Problem to solve: Restate every line of the material below word for word, skipping the images.

──────── Information given

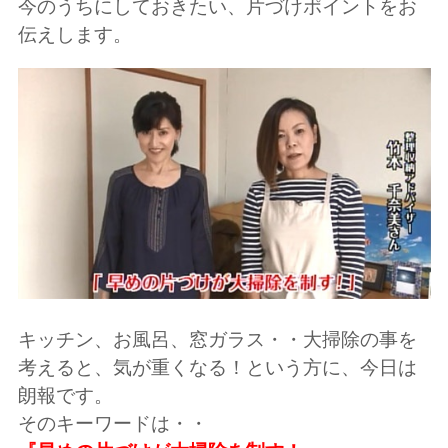
今のうちにしておきたい、片づけポイントをお
伝えします。
キッチン、お風呂、窓ガラス・・大掃除の事を
考えると、気が重くなる！という方に、今日は
朗報です。
そのキーワードは・・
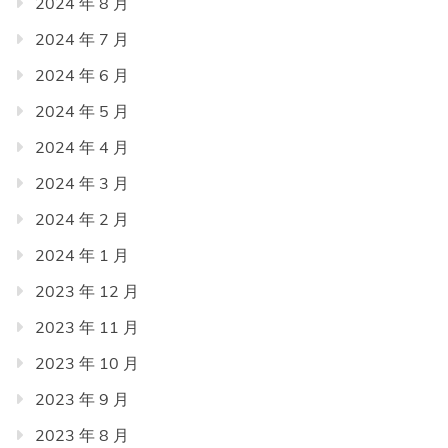
2024 年 8 月
2024 年 7 月
2024 年 6 月
2024 年 5 月
2024 年 4 月
2024 年 3 月
2024 年 2 月
2024 年 1 月
2023 年 12 月
2023 年 11 月
2023 年 10 月
2023 年 9 月
2023 年 8 月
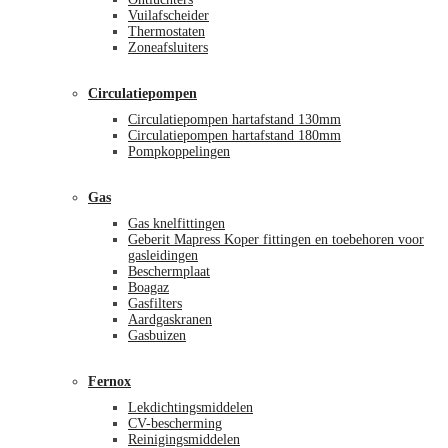
Vuilafscheider
Thermostaten
Zoneafsluiters
Circulatiepompen
Circulatiepompen hartafstand 130mm
Circulatiepompen hartafstand 180mm
Pompkoppelingen
Gas
Gas knelfittingen
Geberit Mapress Koper fittingen en toebehoren voor
gasleidingen
Beschermplaat
Boagaz
Gasfilters
Aardgaskranen
Gasbuizen
Fernox
Lekdichtingsmiddelen
CV-bescherming
Reinigingsmiddelen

────────────────

Finished task:
今のうちにしておきたい、片づけポイントをお
伝えします。
キッチン、お風呂、窓ガラス・・大掃除の事を
考えると、気が重くなる！という方に、今日は
朗報です。
そのキーワードは・・
2024 年 8 月
2024 年 7 月
2024 年 6 月
2024 年 5 月
2024 年 4 月
2024 年 3 月
2024 年 2 月
2024 年 1 月
2023 年 12 月
2023 年 11 月
2023 年 10 月
2023 年 9 月
2023 年 8 月
Vuilafscheider
Thermostaten
Zoneafsluiters
Circulatiepompen
Circulatiepompen hartafstand 130mm
Circulatiepompen hartafstand 180mm
Pompkoppelingen
Gas
Gas knelfittingen
Geberit Mapress Koper fittingen en toebehoren voor
gasleidingen
Beschermplaat
Boagaz
Gasfilters
Aardgaskranen
Gasbuizen
Fernox
Lekdichtingsmiddelen
CV-bescherming
Reinigingsmiddelen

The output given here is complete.